Matt - September 14, 2007 at 9:43 am
The sorts of criticisms noted in the quoted section can be taken in two ways- one reasonable and the other stupid. The reasonable way is as either noting things that might be improved on in the future or else as noting things that should lead smart consumers of the rankings to ask more questions or otherwise serve as caveats on using the rankings. I’m sure that Leiter has no objections to such remarks. The stupid way to mean them would be to believe that there could be a perfect ranking system, one that combines all desirable elements and has no undesirable ones. It’s hard to tell here which way the remarks are meant so I’ll assume it’s the good way. Many critics of rankings, however, seem pretty clearly to mean the stupid thing. (Leiter, for example, has given some good reasons for focusing on Canadian journals. They might not be fully persuasive in the end, but it wasn’t an arbitrary choice, and including American journals would have some clear draw-backs, too.)
Finally, the idea that rankings of schools in general is bad seems silly to me. Unless one thinks there is no significant difference between the schools (an unlikely proposition) then rankings can be useful to students. They are not perfect but of course anyone who uses them in a stupid way probably ought not go to law school, even more so than someone who would not read a 300page narrative account.
frank cross - November 29, 2007 at 2:44 pm
I find lawyers’ reaction to numbers and rankings very odd.
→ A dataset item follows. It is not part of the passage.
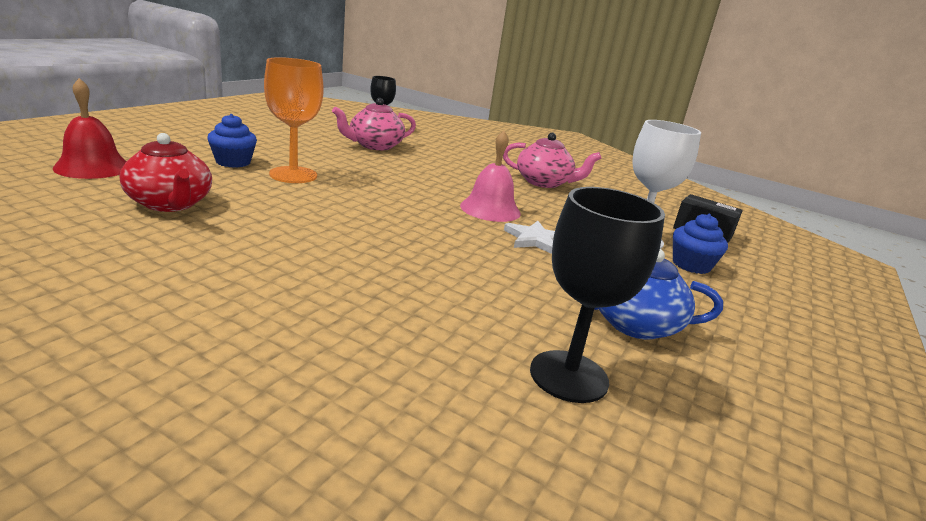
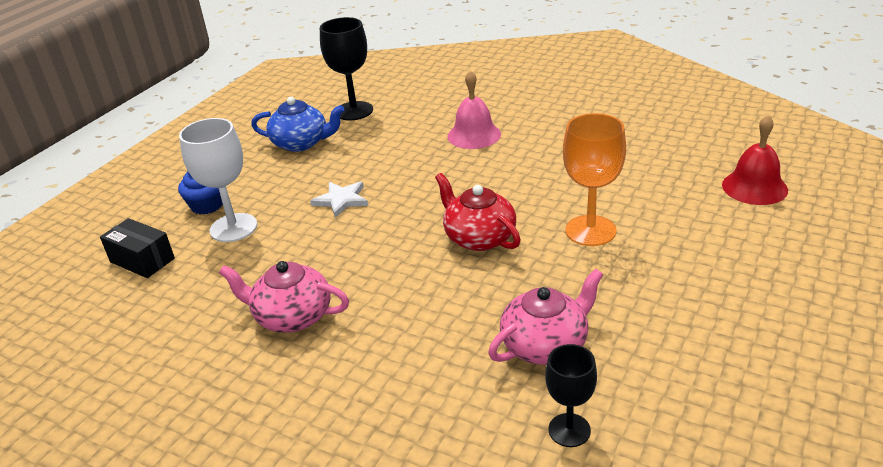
camera: 175 degrees left, 10 degrees up
(170, 204) = (641, 164): red teapot -> red teapot (478, 237)
(233, 162) = (665, 234): blue cupcake -> none
(490, 209) = (376, 233): pink bell -> pink bell (474, 135)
These evaluations are made all the time, which is the better law school, who’s the best scholar, etc. The rankings simply provide information on this question. They aren’t perfect but your subjective opinion on the issue sure as heck isn’t perfect either.
There’s a strange fear of numbers here. There are various reasons for the fear of numbers, I think. One common, and distressing, reason is that they are less manipulable to reach the result the person wants, than is subjectivity. But the fear I see mostly is the thought that the numbers are somehow the “answer.” That they magically end the discussion. That’s wrong. They simply inform the discussion. May they be misused? Sure, but that is true of everything and hence is a criticism of everything (and hence, of nothing).